Make sure you reference the lecture notes, especially Notebook 03. They will help you a lot.
Part 1
Download the .csv
file for the IMDB sentiment analysis data. Load it into Python using Pandas, and extract the text and labels.
Use the CountVectorizer to create a feature representation. You may want to limit the number of features using max_features
or min_df
+ max_df
. Then use .toarray
and torch.tensor
to put the feature matrix into Pytorch tensor format.
Part 2
Code up a one-layer linear classifier. Feel free to follow the code from class, but don’t just copy it, type everyting yourself (for learning purposes).
Train the classifier for 100 epochs on your feature matrix. PyTorch will tell you the loss after every 10 epochs. Write down the losses!
Part 3
Now, take your original feature matrix and normalize the rows: For each row, calculate the mean and standard deviation of the row. Subtract the mean of the row from every number in the row, and divide every number in the row by the standard deviation.
Use Pytorch to do this. You can look at the Pytorch documentation to figure out how to do it.
Use the new normalized feature matrix, train the classifier again. Write down the losses. Compare the new losses to the losses from the first run. Did it improve?
Part 4
Now, build a new feature matrix using the TfidfVectorizer
from sklearn.feature_extraction.text
. This matrix won’t be a matrix of counts, it will be a TFIDF matrix like the ones we built by hand in class.

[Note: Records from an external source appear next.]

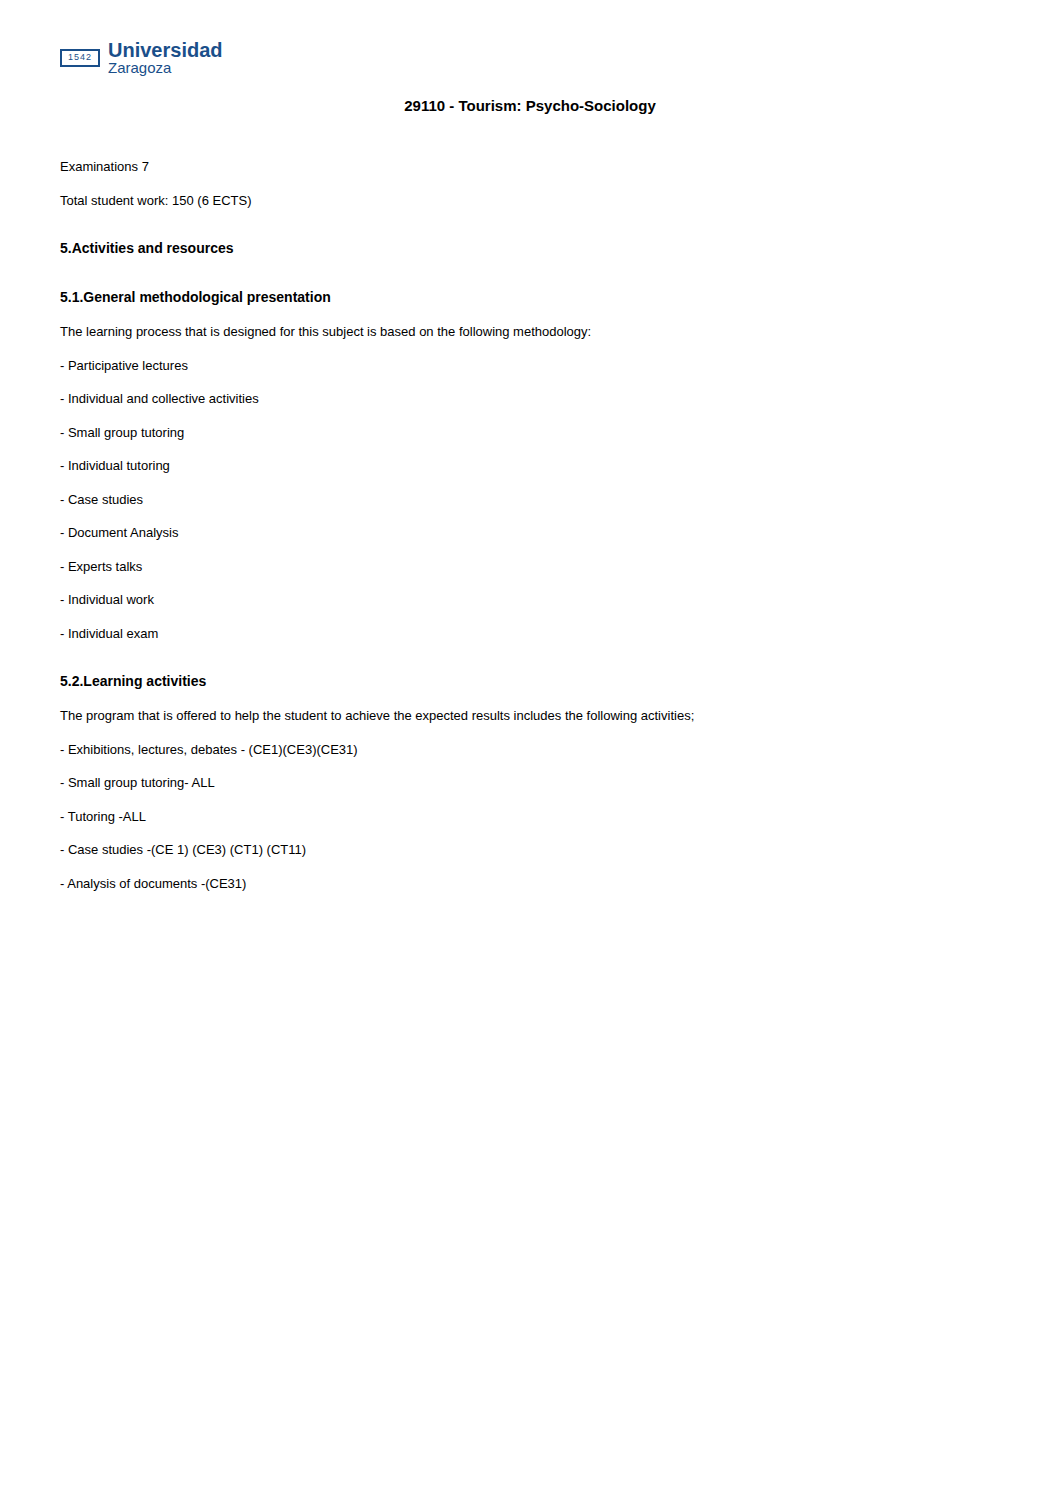1542 Universidad Zaragoza
29110 - Tourism: Psycho-Sociology
Examinations 7
Total student work: 150 (6 ECTS)
5.Activities and resources
5.1.General methodological presentation
The learning process that is designed for this subject is based on the following methodology:
- Participative lectures
- Individual and collective activities
- Small group tutoring
- Individual tutoring
- Case studies
- Document Analysis
- Experts talks
- Individual work
- Individual exam
5.2.Learning activities
The program that is offered to help the student to achieve the expected results includes the following activities;
- Exhibitions, lectures, debates - (CE1)(CE3)(CE31)
- Small group tutoring- ALL
- Tutoring -ALL
- Case studies -(CE 1) (CE3) (CT1) (CT11)
- Analysis of documents -(CE31)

If you used the parameters max_features
, max_df
, or mid_df
for the count vectorizer, use the same parameter values for the TFIDF vectorizer too! (Otherwise you can’t really compare them.)
Train the same linear classifier on the TFIDF matrix. Write down the losses again. How do these compare to the first two times?
Part 5
Now take the TFIDF feature matrix from Part 4 and normalize the rows. (Subtract the mean and divide by the standard deviation for each row, like in Part 3.)
Train the model on the normalized TFIDF matrix. How do the losses compare?